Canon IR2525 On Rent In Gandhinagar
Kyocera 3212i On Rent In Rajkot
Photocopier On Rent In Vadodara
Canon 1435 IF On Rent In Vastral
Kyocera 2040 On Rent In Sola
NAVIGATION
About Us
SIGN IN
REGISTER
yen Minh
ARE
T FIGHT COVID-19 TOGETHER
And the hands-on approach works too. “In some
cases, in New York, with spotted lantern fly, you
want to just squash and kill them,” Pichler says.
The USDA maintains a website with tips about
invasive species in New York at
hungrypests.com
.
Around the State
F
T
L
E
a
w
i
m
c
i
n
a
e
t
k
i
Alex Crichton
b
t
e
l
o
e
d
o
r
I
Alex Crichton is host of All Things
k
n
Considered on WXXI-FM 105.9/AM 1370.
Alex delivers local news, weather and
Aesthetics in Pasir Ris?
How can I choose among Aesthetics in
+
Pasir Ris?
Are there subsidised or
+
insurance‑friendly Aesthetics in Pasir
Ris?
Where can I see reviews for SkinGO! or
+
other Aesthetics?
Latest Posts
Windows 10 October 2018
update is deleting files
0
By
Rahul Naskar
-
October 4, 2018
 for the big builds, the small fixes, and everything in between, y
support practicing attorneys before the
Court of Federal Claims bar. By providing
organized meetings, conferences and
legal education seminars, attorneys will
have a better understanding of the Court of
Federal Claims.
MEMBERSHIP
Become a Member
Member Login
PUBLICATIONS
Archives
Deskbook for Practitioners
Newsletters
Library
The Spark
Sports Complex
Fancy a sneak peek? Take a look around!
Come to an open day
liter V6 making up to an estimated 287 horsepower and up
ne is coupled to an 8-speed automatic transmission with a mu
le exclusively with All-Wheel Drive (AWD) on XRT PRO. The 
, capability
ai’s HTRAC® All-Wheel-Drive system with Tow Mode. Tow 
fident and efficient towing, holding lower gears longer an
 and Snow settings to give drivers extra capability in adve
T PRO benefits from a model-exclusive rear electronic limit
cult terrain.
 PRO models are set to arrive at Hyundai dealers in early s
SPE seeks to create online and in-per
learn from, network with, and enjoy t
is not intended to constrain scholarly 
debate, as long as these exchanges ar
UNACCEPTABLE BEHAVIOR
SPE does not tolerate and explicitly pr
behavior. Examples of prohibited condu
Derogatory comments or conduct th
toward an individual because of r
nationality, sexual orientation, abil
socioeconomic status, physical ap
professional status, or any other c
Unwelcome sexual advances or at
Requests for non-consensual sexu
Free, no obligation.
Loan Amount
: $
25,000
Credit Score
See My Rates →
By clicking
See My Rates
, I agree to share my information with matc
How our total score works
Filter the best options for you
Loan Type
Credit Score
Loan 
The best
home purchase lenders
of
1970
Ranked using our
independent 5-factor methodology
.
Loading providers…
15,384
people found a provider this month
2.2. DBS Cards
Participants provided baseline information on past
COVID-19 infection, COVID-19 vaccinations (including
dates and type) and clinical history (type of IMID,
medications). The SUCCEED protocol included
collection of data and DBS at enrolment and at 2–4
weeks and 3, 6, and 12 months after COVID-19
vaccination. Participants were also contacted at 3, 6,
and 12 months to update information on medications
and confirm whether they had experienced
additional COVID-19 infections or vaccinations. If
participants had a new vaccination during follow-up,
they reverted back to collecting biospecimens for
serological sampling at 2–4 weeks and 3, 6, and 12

Task goal: Copy out each line of the listing that holds the word "information".

Written solution:
, I agree to share my information with matc
Participants provided baseline information on past
and 12 months to update information on medications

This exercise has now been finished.